There was a weight upon Melmotte’s mind of which he could not rid himself. He knew from the old man’s manner, and he knew also from Lord Alfred’s manner, that there was something which each of them could tell him if he would. But he was unable to make the men open their mouths. And yet it might be so important to him that he should know! ‘It’s very odd,’ he said, ‘that gentlemen should promise to come and then stay away. There were hundreds anxious to be present whom I should have been glad to welcome, if I had known that there would be room. I think it is very odd.’

‘It is odd,’ said Mr Todd, turning his attention to the plate before him.
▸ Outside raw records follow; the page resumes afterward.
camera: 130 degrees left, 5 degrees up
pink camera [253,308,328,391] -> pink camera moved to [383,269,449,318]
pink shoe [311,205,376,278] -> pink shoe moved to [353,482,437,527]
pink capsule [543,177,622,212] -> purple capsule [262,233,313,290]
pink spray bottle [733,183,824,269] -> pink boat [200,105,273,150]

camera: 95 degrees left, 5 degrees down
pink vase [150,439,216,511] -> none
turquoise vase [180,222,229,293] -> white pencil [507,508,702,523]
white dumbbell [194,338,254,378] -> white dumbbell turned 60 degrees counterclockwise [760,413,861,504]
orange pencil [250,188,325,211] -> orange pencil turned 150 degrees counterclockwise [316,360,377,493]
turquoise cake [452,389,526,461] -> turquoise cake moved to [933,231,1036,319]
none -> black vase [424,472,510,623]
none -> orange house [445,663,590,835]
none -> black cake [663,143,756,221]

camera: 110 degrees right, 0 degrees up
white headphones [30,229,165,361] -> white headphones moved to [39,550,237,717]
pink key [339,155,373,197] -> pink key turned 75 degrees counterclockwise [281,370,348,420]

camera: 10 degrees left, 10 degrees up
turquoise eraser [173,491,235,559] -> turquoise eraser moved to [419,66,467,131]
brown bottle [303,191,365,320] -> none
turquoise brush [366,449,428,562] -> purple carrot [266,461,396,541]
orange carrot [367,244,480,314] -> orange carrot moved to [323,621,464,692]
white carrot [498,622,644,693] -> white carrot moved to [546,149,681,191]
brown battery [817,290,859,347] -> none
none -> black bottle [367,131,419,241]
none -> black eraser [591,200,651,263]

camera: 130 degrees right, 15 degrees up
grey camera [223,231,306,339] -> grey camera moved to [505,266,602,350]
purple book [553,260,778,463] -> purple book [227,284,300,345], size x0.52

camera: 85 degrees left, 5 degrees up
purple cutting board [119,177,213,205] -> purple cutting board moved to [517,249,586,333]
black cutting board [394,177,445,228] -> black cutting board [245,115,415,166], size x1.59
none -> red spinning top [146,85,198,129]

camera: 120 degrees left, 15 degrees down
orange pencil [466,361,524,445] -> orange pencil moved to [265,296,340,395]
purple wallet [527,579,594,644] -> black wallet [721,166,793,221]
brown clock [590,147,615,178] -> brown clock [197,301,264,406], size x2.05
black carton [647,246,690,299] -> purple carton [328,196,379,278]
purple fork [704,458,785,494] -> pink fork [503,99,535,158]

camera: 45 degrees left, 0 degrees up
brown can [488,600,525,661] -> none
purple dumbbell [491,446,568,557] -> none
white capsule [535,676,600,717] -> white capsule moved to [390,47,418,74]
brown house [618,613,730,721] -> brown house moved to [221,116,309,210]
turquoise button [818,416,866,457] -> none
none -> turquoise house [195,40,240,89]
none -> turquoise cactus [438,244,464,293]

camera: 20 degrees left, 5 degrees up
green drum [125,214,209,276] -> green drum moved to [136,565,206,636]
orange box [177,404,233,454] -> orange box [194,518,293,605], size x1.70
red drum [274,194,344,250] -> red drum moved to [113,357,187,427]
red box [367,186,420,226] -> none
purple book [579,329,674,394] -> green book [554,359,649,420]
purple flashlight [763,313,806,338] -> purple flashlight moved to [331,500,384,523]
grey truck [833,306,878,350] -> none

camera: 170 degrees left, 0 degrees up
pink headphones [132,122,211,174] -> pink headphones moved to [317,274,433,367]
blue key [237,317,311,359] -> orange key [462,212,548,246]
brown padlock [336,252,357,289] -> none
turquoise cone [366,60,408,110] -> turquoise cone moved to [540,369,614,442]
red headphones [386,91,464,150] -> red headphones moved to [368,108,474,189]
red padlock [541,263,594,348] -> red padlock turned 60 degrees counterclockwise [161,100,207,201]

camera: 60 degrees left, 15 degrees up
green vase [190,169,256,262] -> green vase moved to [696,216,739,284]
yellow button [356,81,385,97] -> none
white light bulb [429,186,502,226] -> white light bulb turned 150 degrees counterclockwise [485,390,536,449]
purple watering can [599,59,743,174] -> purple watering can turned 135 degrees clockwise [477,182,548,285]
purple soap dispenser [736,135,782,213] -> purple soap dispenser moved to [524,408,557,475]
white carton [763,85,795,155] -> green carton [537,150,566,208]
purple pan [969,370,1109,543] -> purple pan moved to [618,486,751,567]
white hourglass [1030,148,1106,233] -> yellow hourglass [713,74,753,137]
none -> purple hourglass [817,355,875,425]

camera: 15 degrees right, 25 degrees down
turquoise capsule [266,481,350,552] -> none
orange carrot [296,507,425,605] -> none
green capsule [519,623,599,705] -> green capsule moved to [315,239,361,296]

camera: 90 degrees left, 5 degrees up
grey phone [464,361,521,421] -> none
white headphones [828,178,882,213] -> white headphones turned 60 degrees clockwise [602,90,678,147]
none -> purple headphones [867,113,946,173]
Melmotte had lately seen much of Beaucharnp Beauclerk, in reference to the coming election. Passing back up the table, he found the gentleman with a vacant seat on one side of him. There were many vacant seats in this part of the room, as the places for the Conservative gentlemen had been set apart together. There Mr Melmotte seated himself for a minute, thinking that he might get the truth from his new ally. Prudence should have kept him silent. Let the cause of these desertions have been what it might, it ought to have been clear to him that he could apply no remedy to it now. But he was bewildered and dismayed, and his mind within him was changing at every moment. He was now striving to trust to his arrogance and declaring that nothing should cow him. And then again he was so cowed that he was ready to creep to any one for assistance. Personally, Mr Beauclerk had disliked the man greatly. Among the vulgar, loud upstarts whom he had known, Melmotte was the vulgarest, the loudest, and the most arrogant. But he had taken the business of Melmotte’s election in hand, and considered himself bound to stand by Melmotte till that was over; and he was now the guest of the man in his own house, and was therefore constrained to courtesy. His wife was sitting by him, and he at once introduced her to Mr Melmotte. ‘You have a wonderful assemblage here, Mr Melmotte,’ said the lady, looking up at the royal table.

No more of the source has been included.